## Written exercise 1:
According to the interview transcript, which branch of the Armed Forces did Richard Wolfe serve in?
## Written exercise 2:
Rewrite the part of the interview transcript between "No, no. No, my" and "end up joining?", inclusive, replacing "grandfather" with "great-grandfather".
## Written exercise 3:
Summarize the interview transcript in two sentences.

## Text extract:

------------------------------

OK. We started now. My name is David Rebinski and I am interviewing Mr. Richard Wolfe. Um, Richard, How did you end up joining the war? Were you drafted? Did you join yourself?

Richard Wolfe:

Well actually I was drafted.

David Rebinski:

You were drafted?

Richard Wolfe:

Yeah.

David Rebinski:

Um, How did you feel when you found out you were drafted into the war?

Richard Wolfe:

Well it didn't bother me. When I was in high school, at that time back in the sixties. There were a lot of people being drafted, so I just figured it was my turn. Everybody was going so I may as well go too.

David Rebinski:

Did your family or friends like tell you no, no, don't go?

Richard Wolfe:

No, no. No, my family was pretty rich in certain military programs. I had a grandfather that was in the First World War, I had my dad and uncle was in the Second World War, I had another uncle that was in Vietnam. Matter of fact when he came back I went, so I guess it's just one of those things a person had to do.

David Rebinski:

All right. What branch of the Armed Forces did you end up joining?

Richard Wolfe:

I was in the Army.

David Rebinski:

In the Army? All right, where, did you have to like, you went to some special boot, did you go to a boot camp or something?

Richard Wolfe:

Well, I went to, everybody goes to like a basic training and AIT, which is individual training was to what you specialized in. But then uh, I went to uh, Okinawa for dog training. I worked with dogs in Vietnam. I had a good friend there. So after that then while I was in Okanawa we were Vietnam training basically.

David Rebinski:

All right, um, what was the training like? Was it intense?

------------------------------

## Extracted data:
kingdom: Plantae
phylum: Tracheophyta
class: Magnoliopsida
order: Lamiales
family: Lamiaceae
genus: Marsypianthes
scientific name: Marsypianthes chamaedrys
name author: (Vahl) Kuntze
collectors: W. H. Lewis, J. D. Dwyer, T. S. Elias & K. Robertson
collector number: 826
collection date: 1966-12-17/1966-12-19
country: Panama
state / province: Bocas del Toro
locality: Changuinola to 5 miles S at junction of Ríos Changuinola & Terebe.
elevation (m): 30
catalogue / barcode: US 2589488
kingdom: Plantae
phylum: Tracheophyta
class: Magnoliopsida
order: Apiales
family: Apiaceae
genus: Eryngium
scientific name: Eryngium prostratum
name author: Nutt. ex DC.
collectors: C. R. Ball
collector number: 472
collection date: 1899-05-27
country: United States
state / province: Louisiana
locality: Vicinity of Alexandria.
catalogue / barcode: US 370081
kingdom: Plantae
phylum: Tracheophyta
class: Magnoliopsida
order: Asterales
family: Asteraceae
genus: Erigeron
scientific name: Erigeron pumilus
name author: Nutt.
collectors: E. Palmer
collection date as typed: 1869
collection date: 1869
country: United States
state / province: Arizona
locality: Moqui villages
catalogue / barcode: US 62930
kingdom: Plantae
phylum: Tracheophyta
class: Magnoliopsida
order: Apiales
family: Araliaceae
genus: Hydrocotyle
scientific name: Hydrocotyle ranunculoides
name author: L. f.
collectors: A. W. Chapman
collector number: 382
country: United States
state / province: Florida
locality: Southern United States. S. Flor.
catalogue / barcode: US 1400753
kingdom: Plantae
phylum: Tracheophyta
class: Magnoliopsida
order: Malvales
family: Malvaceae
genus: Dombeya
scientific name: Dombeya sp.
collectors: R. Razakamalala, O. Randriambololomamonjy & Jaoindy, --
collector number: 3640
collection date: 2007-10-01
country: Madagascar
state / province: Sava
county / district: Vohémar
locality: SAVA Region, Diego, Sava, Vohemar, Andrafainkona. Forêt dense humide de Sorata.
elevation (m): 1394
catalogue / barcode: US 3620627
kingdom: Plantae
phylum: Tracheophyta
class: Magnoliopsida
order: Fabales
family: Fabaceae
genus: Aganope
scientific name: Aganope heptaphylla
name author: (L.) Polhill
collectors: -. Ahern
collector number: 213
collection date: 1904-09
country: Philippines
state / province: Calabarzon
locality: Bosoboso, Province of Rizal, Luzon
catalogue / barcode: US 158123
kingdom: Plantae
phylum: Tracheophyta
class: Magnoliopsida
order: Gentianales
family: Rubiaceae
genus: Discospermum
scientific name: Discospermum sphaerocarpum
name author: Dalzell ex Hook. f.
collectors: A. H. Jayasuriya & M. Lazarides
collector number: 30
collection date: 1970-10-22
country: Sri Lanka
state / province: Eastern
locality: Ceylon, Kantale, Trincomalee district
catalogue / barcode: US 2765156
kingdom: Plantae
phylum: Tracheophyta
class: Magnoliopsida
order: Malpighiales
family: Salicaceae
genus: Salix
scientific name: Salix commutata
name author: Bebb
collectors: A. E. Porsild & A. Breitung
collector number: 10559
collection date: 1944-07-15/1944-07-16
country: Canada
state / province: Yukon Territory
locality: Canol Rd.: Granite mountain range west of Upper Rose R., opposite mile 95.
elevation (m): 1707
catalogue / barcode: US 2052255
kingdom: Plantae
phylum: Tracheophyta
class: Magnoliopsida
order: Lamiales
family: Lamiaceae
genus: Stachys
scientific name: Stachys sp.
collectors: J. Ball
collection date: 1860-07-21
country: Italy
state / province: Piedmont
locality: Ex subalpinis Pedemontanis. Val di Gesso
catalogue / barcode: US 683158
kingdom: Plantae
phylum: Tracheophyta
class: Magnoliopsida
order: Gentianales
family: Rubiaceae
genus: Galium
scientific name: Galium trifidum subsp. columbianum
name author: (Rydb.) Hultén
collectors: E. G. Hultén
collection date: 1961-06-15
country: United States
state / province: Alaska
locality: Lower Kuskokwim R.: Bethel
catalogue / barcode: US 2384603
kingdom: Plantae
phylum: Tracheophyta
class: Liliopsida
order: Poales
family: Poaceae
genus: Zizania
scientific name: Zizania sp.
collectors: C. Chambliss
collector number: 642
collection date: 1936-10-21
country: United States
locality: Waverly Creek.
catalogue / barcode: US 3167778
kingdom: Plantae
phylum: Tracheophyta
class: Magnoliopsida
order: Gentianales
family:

------------------------------

## Complete response 1:
The Army.

## Complete response 2:
No, no. No, my family was pretty rich in certain military programs. I had a great-grandfather that was in the First World War, I had my dad and uncle was in the Second World War, I had another uncle that was in Vietnam. Matter of fact when he came back I went, so I guess it's just one of those things a person had to do.

David Rebinski:

All right. What branch of the Armed Forces did you end up joining?

## Complete response 3:
Richard Wolfe tells David Rebinski that he was drafted and it didn't bother him, since many people were being drafted in the sixties and his family had served in the First World War, the Second World War and Vietnam. He served in the Army, went through basic training and AIT, and then trained with dogs in Okinawa before working with dogs in Vietnam.